## REQUIRED ACTION
Scan each line of the records for the word "Sheetfile" and extract the ones that have it.

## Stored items
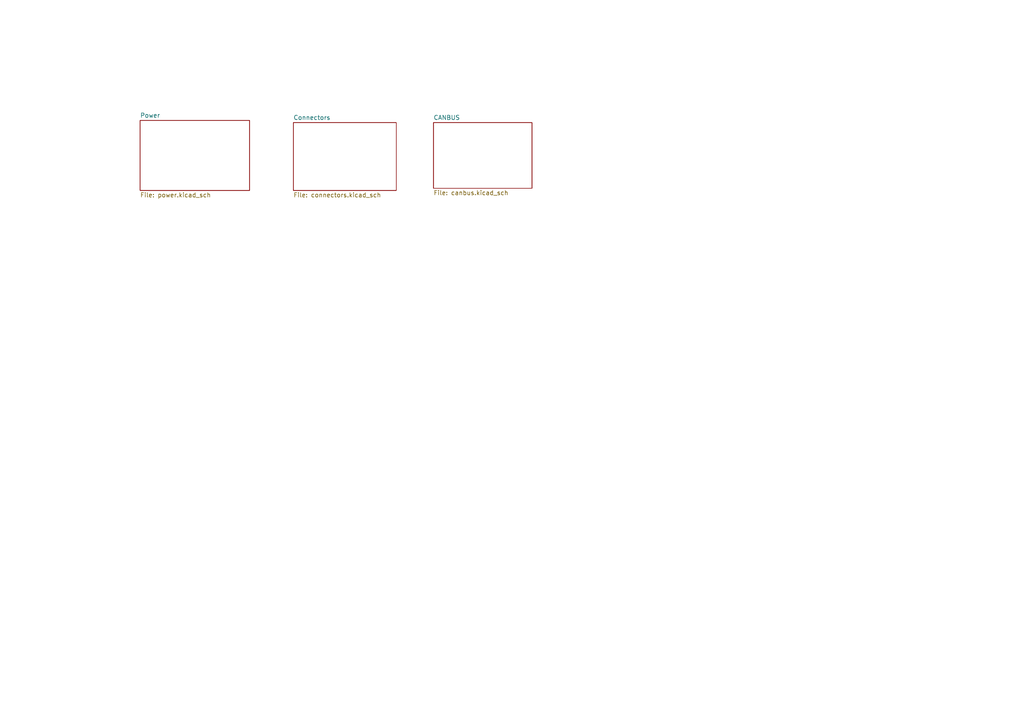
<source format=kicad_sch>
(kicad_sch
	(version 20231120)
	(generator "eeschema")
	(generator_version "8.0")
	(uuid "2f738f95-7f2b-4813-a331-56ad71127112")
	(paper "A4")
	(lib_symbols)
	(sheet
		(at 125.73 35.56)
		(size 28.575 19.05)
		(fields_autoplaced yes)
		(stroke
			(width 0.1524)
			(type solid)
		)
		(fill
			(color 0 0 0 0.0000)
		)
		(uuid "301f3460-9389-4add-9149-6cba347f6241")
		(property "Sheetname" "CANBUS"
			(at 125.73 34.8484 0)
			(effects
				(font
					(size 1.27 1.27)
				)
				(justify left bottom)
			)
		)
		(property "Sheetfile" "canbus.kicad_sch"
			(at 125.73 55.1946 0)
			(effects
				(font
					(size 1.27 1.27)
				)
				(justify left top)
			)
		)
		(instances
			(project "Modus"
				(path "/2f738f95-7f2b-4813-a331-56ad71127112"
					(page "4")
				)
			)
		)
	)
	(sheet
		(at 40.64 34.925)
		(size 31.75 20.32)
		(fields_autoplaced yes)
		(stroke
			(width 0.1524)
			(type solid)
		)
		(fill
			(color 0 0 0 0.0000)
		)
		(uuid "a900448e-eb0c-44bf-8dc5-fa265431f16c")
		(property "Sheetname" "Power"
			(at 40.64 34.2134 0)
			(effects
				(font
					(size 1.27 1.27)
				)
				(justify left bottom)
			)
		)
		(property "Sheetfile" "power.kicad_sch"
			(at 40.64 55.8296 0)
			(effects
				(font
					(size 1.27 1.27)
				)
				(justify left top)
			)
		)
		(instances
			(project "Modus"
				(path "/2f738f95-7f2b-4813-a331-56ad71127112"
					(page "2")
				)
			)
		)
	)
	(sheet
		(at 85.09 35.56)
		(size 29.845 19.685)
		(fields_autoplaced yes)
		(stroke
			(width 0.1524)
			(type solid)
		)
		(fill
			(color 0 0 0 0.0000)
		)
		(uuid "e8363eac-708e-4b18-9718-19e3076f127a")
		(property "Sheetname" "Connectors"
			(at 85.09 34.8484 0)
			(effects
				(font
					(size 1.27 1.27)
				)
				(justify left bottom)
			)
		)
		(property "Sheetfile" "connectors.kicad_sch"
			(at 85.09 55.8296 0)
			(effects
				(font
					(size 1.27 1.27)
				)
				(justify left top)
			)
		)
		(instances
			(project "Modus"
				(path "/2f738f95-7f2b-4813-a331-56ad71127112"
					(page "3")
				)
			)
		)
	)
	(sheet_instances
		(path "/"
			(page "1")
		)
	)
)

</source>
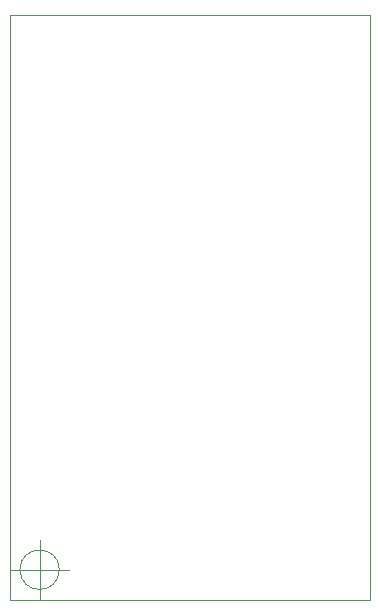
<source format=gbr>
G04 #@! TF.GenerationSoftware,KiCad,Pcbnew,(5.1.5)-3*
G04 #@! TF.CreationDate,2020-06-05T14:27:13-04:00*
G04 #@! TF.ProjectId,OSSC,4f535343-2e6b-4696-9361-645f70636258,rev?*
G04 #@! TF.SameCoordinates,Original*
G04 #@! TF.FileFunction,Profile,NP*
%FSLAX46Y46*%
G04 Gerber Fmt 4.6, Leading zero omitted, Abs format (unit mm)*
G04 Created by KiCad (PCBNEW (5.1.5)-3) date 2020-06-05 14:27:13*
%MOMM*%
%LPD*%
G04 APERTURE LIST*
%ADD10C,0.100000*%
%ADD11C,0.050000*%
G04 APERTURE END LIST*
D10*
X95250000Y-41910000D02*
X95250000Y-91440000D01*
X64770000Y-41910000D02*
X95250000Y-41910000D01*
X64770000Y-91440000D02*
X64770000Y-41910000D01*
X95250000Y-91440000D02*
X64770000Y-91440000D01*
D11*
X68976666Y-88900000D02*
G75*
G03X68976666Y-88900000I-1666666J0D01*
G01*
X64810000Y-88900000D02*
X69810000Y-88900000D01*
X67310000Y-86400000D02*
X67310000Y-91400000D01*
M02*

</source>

## EXERCISE RESULT
		(property "Sheetfile" "canbus.kicad_sch"
		(property "Sheetfile" "power.kicad_sch"
		(property "Sheetfile" "connectors.kicad_sch"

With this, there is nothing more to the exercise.